Man loses hand and legs to infection
A gardener has had his two legs and left hand amputated after suffering from bacteria infection, which caused his limbs to turn black and put his life in danger if they were not quickly removed.
The 66-year-old man, who wants to be identified only by his surname Chew, has also been told by doctors that he would lose the fingertips of his right hand, which have turned black, Chinese evening daily Lianhe Wanbao reported yesterday.
Mr Chew's case began some two months before the widely reported one of technician Tan Whee Boon, whose hands and legs were cut off last month, after they turned gangrenous due to medical complications.
Three types of bacteria were found in Mr Tan's body, and one was Group B Streptococcus (GBS), which may cause infections of the skin, joints, heart and brain.
Mr Tan, 50, had eaten raw fish just before his limbs turned black, and the Ministry of Health said there was a possible link between raw fish consumption and GBS infection.
Mr Chew told Wanbao that he has been hospitalised since mid-June when he suddenly experienced great pain in his stomach, a bout of vomiting and weakness in the limbs.
He was at home and had just eaten a packet of rice, which he had bought.
"The distress came after 9pm, and my limbs began to swell. Six hours later, I was lying unconscious in an intensive care ward," Mr Chew said.
He was told by doctors the following day that he was infected by bacteria and his left leg had to be amputated immediately. His right leg was amputated two days later.
The last amputation, which removed his left hand, took place early this month.

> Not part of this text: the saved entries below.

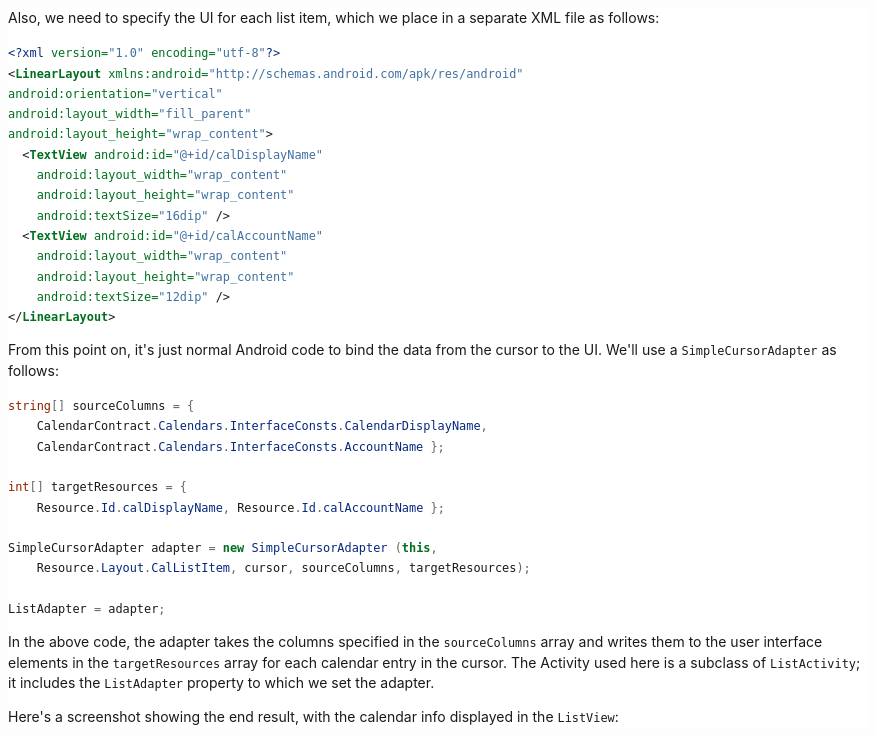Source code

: Also, we need to specify the UI for each list item, which we place in a
separate XML file as follows:

```xml
<?xml version="1.0" encoding="utf-8"?>
<LinearLayout xmlns:android="http://schemas.android.com/apk/res/android"
android:orientation="vertical"
android:layout_width="fill_parent"
android:layout_height="wrap_content">
  <TextView android:id="@+id/calDisplayName"
    android:layout_width="wrap_content"
    android:layout_height="wrap_content"
    android:textSize="16dip" />
  <TextView android:id="@+id/calAccountName"
    android:layout_width="wrap_content"
    android:layout_height="wrap_content"
    android:textSize="12dip" />
</LinearLayout>
```

From this point on, it's just normal Android code to bind the data
from the cursor to the UI. We'll use a `SimpleCursorAdapter` as
follows:

```csharp
string[] sourceColumns = {
    CalendarContract.Calendars.InterfaceConsts.CalendarDisplayName,
    CalendarContract.Calendars.InterfaceConsts.AccountName };

int[] targetResources = {
    Resource.Id.calDisplayName, Resource.Id.calAccountName };      

SimpleCursorAdapter adapter = new SimpleCursorAdapter (this,
    Resource.Layout.CalListItem, cursor, sourceColumns, targetResources);

ListAdapter = adapter;
```

In the above code, the adapter takes the columns specified in the
`sourceColumns` array and writes them to the user interface elements in
the `targetResources` array for each calendar entry in the cursor. The
Activity used here is a subclass of `ListActivity`; it includes the
`ListAdapter` property to which we set the adapter.

Here's a screenshot showing the end result, with the calendar info
displayed in the `ListView`:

Mr Chew's case differs from Mr Tan's in that he had not eaten raw fish before he suffered the same symptoms, reported Wanbao.
Doctors had also not explained to Mr Chew the exact cause of his complications, much to his chagrin, said the newspaper.

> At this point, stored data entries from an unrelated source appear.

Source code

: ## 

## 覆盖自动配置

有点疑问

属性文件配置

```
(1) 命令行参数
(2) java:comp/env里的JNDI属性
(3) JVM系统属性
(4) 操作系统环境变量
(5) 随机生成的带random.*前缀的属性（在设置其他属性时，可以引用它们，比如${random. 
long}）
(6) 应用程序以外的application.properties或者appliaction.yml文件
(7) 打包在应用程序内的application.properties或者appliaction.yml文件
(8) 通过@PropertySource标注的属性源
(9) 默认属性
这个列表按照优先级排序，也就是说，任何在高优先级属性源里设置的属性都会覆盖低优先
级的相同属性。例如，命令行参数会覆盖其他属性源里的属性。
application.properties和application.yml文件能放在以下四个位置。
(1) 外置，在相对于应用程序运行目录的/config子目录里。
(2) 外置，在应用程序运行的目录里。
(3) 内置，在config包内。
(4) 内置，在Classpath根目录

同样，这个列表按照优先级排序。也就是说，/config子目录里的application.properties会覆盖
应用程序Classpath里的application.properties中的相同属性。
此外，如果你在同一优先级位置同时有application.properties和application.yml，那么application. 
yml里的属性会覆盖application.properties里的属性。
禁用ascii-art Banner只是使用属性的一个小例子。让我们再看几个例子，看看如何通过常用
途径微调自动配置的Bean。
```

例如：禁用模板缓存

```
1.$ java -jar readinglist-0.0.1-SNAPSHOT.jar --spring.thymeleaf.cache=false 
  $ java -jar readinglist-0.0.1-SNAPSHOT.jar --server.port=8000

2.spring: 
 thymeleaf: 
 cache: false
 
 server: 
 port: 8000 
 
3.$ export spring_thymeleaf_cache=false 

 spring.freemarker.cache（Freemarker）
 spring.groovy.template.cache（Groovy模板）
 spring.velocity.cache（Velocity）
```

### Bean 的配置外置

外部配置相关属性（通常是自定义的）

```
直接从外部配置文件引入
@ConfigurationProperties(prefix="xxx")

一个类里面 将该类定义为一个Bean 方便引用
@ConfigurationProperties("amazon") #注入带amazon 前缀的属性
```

A family clinic doctor, Mark Low, told Wanbao that Mr Chew could also have been infected by GBS, as the bacteria is found not only in raw fish but practically anywhere.
So far it has not been determined why the bacteria infection has been rampant, said Dr Low, adding that he does not rule out mutation.
GBS could block blood flow and cause limbs to turn black, even in people who are not in the more vulnerable group, which includes diabetic patients and smokers, said the doctor.